#### [Passage to read]

»»

Phædo or Phaedo (; , Phaidōn ), also known to ancient readers as On The Soul, is one of the best-known dialogues of Plato's middle period, along with the Republic and the Symposium.  The philosophical subject of the dialogue is the immortality of the soul. It is set in the last hours prior to the death of Socrates, and is Plato's fourth and last dialogue to detail the philosopher's final days, following Euthyphro, Apology, and Crito.

One of the main themes in the Phaedo is the idea that the soul is immortal. In the dialogue, Socrates discusses the nature of the afterlife on his last day before being executed by drinking hemlock. Socrates has been imprisoned and sentenced to death by an Athenian jury for not believing in the gods of the state (though some scholars think it was more for his support of "philosopher kings" as opposed to democracy) and for corrupting the youth of the city.

By engaging in dialectic with a group of Socrates's friends, including the two Thebans, Cebes, and Simmias, Socrates explores various arguments for the soul's immortality in order to show that there is an afterlife in which the soul will dwell following death. Phaedo tells the story that following the discussion, he and the others were there to witness the death of Socrates.

The Phaedo was first translated into Latin from Greek by Apuleius but no copy survived, so Henry Aristippus produced a new translation in 1160.

Summary
The dialogue is told from the perspective of one of Socrates's students, Phaedo of Elis, who was present at Socrates's death bed. Phaedo relates the dialogue from that day to Echecrates, a Pythagorean philosopher.

Socrates offers four arguments for the soul's immortality:

 The Cyclical Argument, or Opposites Argument explains that Forms are eternal and unchanging, and as the soul always brings life, then it must not die, and is necessarily "imperishable". As the body is mortal and is subject to physical death, the soul must be its indestructible opposite. Plato then suggests the analogy of fire and cold. If the form of cold is imperishable, and fire, its opposite, was within close proximity, it would have to withdraw intact as does the soul during death. This could be likened to the idea of the opposite charges of magnets.

 The Theory of Recollection explains that we possess some non-empirical knowledge (e.g. The Form of Equality) at birth, implying the soul existed before birth to carry that knowledge.  Another account of the theory is found in Plato's Meno, although in that case Socrates implies anamnesis (previous knowledge of everything) whereas he is not so bold in Phaedo.

 The Affinity Argument explains that invisible, immortal, and incorporeal things are different from visible, mortal, and corporeal things.  Our soul is of the former, while our body is of the latter, so when our bodies die and decay, our soul will continue to live.

««

#### [Information shown]
»»

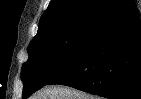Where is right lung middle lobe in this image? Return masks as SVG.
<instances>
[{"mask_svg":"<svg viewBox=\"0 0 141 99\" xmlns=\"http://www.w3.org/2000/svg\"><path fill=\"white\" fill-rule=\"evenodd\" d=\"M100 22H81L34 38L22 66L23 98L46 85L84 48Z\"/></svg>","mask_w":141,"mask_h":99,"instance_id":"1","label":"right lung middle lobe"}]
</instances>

««
»»

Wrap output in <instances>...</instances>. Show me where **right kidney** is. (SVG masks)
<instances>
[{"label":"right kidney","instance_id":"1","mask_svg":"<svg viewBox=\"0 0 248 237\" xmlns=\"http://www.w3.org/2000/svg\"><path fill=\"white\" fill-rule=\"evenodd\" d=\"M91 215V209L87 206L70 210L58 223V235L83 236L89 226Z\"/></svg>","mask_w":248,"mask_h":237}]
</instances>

««
»»

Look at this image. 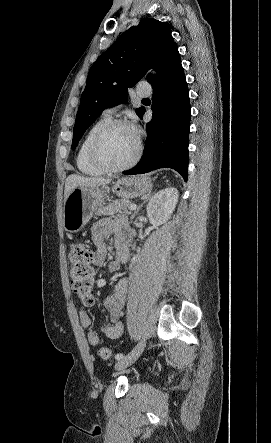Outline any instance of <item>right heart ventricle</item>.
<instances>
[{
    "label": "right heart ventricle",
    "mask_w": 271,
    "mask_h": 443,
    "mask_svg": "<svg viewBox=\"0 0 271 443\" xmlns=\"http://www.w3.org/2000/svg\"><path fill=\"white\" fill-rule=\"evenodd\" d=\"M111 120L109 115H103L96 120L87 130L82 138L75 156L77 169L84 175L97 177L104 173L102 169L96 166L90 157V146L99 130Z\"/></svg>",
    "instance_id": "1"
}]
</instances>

««

#### [Do this]
Reproduce the passage on Plato's Phaedo word for word, starting at "The Theory of" and continuing up to and including "continue to live.". The data plays no part in what comes next.

#### [Correct output]
The Theory of Recollection explains that we possess some non-empirical knowledge (e.g. The Form of Equality) at birth, implying the soul existed before birth to carry that knowledge.  Another account of the theory is found in Plato's Meno, although in that case Socrates implies anamnesis (previous knowledge of everything) whereas he is not so bold in Phaedo.

 The Affinity Argument explains that invisible, immortal, and incorporeal things are different from visible, mortal, and corporeal things.  Our soul is of the former, while our body is of the latter, so when our bodies die and decay, our soul will continue to live.